> [WRITTEN TASK]:
From the line holding "Asociación Judicial de" through the line holding "rın yanında hansı" below, write out every line exactly; include both of those lines and drop the pictures.
+-------+
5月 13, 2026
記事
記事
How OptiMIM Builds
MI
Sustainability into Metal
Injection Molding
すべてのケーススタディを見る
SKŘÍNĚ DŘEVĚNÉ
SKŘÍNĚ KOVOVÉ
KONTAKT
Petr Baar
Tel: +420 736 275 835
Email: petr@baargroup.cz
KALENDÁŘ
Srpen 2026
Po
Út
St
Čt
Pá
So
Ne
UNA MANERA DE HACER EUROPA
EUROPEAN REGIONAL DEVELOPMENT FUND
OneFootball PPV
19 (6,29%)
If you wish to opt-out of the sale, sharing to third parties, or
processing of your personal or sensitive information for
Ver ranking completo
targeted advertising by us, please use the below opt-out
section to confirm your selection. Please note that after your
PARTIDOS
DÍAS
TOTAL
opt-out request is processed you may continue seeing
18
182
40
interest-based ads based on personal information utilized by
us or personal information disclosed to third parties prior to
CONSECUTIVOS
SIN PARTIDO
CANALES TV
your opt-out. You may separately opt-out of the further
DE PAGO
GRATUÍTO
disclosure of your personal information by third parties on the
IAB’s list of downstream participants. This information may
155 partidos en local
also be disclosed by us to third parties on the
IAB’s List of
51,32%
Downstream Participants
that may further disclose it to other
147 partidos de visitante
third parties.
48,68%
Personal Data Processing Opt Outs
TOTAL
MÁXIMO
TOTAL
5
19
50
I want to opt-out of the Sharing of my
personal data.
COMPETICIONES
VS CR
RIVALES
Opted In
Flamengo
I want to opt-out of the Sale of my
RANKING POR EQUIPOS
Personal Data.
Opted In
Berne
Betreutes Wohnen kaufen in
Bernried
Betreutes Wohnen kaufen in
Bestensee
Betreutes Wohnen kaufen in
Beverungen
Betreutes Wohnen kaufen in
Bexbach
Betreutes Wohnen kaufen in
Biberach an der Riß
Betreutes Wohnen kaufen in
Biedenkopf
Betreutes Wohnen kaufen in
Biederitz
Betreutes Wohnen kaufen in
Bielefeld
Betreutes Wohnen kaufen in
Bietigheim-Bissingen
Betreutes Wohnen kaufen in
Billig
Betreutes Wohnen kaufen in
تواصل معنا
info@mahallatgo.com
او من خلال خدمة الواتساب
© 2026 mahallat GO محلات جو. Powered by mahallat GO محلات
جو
+-------+
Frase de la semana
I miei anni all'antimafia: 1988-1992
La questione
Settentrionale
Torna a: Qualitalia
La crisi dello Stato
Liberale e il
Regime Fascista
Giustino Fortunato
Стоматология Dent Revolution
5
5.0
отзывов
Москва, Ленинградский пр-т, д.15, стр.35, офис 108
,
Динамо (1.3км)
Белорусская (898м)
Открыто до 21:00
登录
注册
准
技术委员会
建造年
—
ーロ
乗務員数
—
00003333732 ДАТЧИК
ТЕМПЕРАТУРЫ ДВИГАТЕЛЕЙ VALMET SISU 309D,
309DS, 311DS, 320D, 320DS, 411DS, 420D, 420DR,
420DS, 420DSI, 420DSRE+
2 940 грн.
+-------+
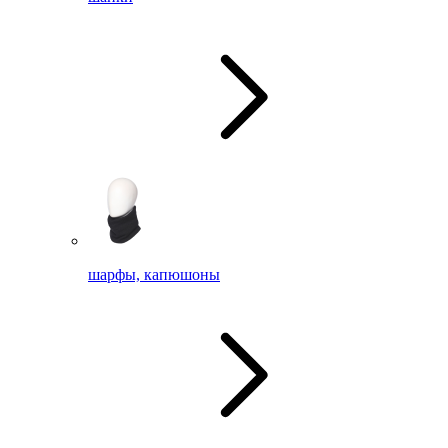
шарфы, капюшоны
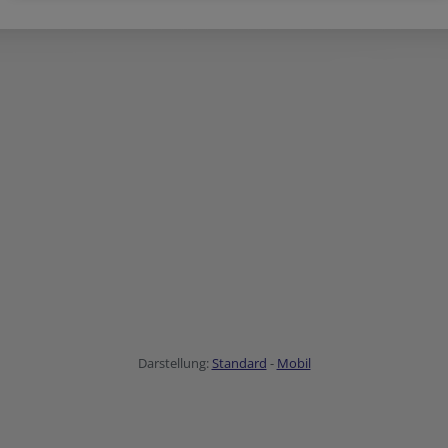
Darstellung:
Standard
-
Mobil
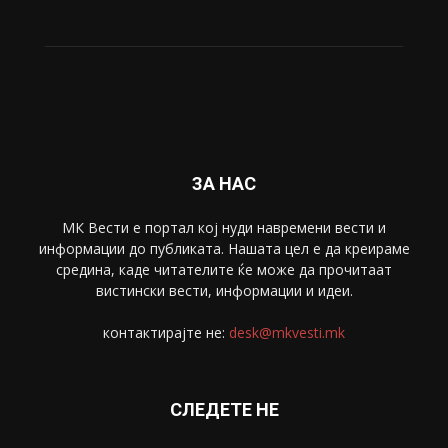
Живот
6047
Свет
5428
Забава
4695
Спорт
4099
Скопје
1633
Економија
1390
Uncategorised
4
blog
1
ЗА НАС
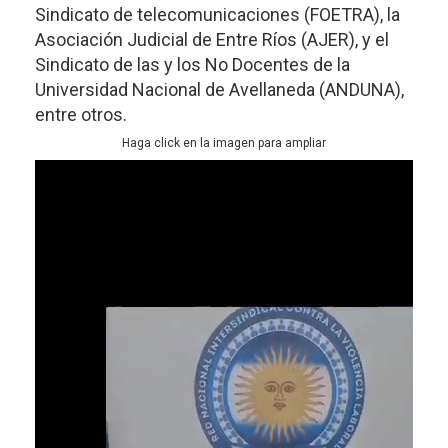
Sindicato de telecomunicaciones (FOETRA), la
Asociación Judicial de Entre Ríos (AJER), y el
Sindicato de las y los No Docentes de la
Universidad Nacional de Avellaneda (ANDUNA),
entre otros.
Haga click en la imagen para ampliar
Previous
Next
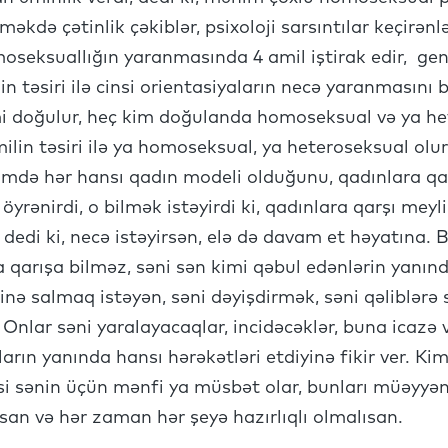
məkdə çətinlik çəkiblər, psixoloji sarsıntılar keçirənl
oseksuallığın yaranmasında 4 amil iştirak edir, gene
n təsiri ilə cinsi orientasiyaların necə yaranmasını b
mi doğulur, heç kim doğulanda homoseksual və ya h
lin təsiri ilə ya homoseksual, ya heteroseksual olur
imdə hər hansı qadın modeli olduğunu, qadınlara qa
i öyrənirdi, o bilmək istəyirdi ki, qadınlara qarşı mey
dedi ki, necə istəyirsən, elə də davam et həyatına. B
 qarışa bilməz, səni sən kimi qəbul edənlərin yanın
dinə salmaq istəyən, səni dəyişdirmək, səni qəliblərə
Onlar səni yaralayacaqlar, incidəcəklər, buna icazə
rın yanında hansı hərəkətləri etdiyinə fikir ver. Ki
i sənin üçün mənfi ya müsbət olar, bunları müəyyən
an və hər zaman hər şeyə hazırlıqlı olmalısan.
+-------+
> [THE COMPLETED TASK]:
Asociación Judicial de Entre Ríos (AJER), y el
Sindicato de las y los No Docentes de la
Universidad Nacional de Avellaneda (ANDUNA),
entre otros.
Haga click en la imagen para ampliar
Previous
Next
məkdə çətinlik çəkiblər, psixoloji sarsıntılar keçirənl
oseksuallığın yaranmasında 4 amil iştirak edir, gene
n təsiri ilə cinsi orientasiyaların necə yaranmasını b
mi doğulur, heç kim doğulanda homoseksual və ya h
lin təsiri ilə ya homoseksual, ya heteroseksual olur
imdə hər hansı qadın modeli olduğunu, qadınlara qa
i öyrənirdi, o bilmək istəyirdi ki, qadınlara qarşı mey
dedi ki, necə istəyirsən, elə də davam et həyatına. B
 qarışa bilməz, səni sən kimi qəbul edənlərin yanın
dinə salmaq istəyən, səni dəyişdirmək, səni qəliblərə
Onlar səni yaralayacaqlar, incidəcəklər, buna icazə
rın yanında hansı hərəkətləri etdiyinə fikir ver. Ki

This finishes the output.